Single by Lupe Fiasco

from the album Food & Liquor II: The Great American Rap Album Pt. 1
- Released: August 14, 2012
- Recorded: 2012
- Genre: Hip hop; alternative hip hop;
- Label: 1st & 15th; Atlantic;
- Songwriter(s): Wasalu Jaco; Brian Tistog;
- Producer(s): Mr. Inkredible

Lupe Fiasco singles chronology
| "Bitch Bad" (2012) | "Lamborghini Angels" (2012) | "Battle Scars" (2012) |

= Lamborghini Angels =

"Lamborghini Angels" is a song performed by rapper Lupe Fiasco. It was released on August 14, 2012 as the third single from his album Food & Liquor II: The Great American Rap Album Pt. 1. The song contains lyrics that may offend people because of its religious content.

==Music video==
On June 11, 2013, Lupe Fiasco tweeted "Lamborghini Angels, ITAL, & Audubon Ballroom. 3 Videos. 1 Day. Coming Soon. #FL2". The video was released on July 4, 2013, entitled "#1234". In the video, Lupe tackles social, political, and racial issues. Children are seen watching television as images of guns, drugs, and fast food flash across the screen. The video is almost 13 minutes in length.
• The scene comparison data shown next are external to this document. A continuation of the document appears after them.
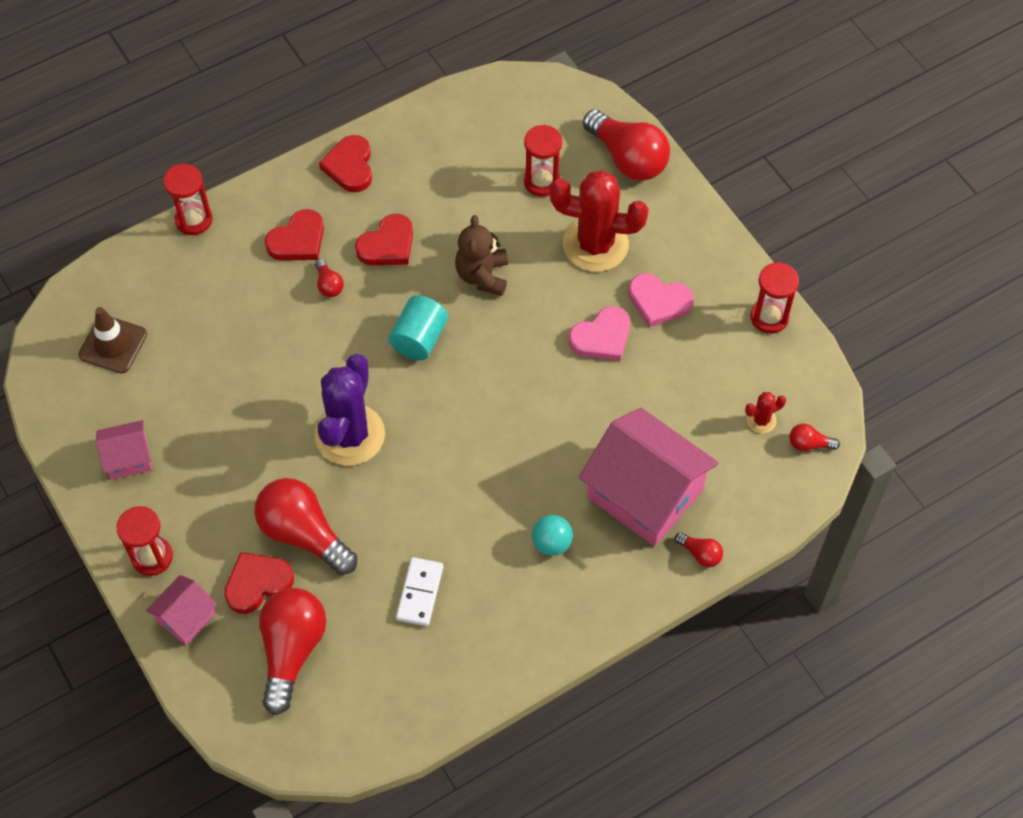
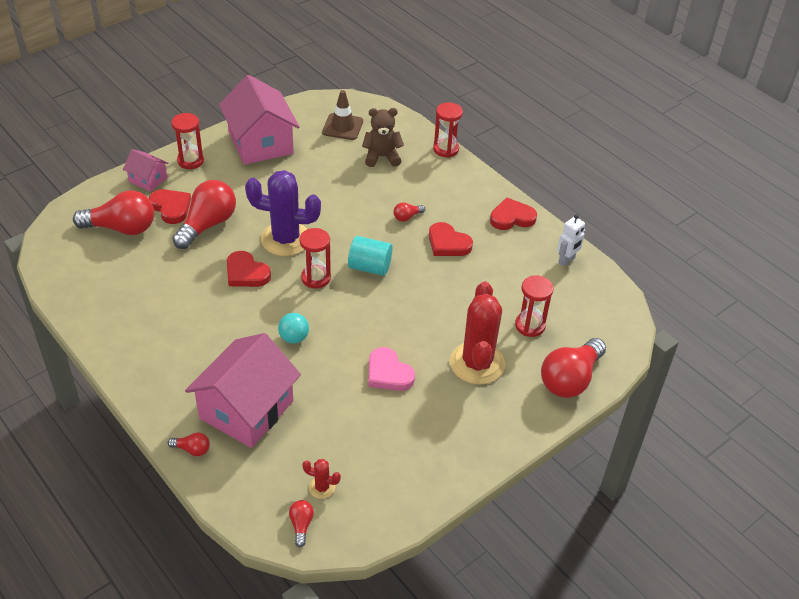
camera: 80 degrees right, 15 degrees down
pink house [96,420,152,480] -> pink house [219,75,299,165], size x2.04
red heart [265,209,324,261] -> red heart moved to [227,251,271,287]
white domino [396,557,443,626] -> none
brown teddy bear [455,215,508,296] -> brown teddy bear moved to [362,108,404,167]
turquoise ball [532,515,573,556] -> turquoise ball moved to [278,313,309,344]
pink heart [628,273,694,327] -> none
red light bulb [675,532,723,567] -> red light bulb turned 105 degrees counterclockwise [168,432,210,456]
red cactus [745,392,786,433] -> red cactus turned 45 degrees counterclockwise [302,459,341,499]
red hourglass [750,262,799,334] -> red hourglass moved to [300,228,331,288]
none -> white robot [557,214,586,267]

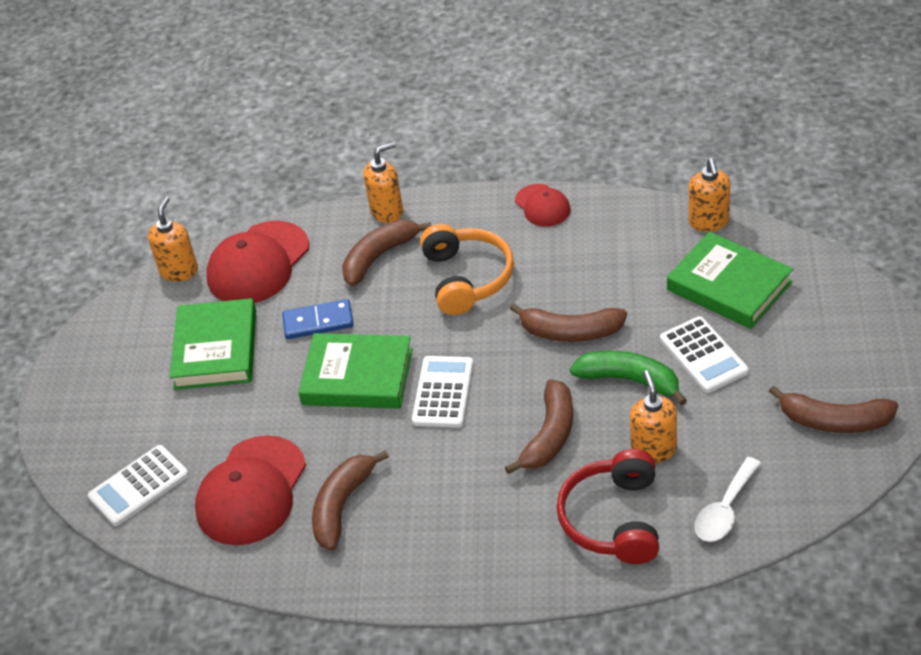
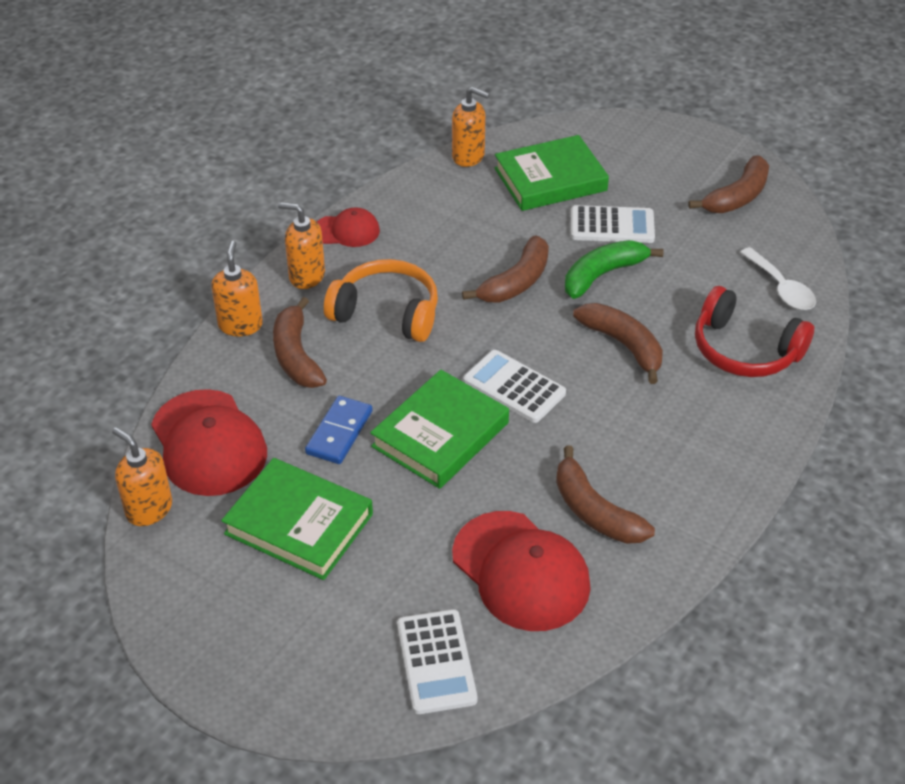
camera: 65 degrees left, 0 degrees up
orange soap dispenser [630,370,677,463] -> orange soap dispenser moved to [278,202,325,289]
In one scene, a conservative, executive, grandmother, priest, and KKK member sit down at a conference table to meet, but it quickly turns ugly. And in the shocking conclusion, Lupe pulls up a white hood to reveal himself.

==Chart performance==
"Lamborghini Angels" debuted and peaked at No. 92 on the Billboard Hot 100 in September 2012.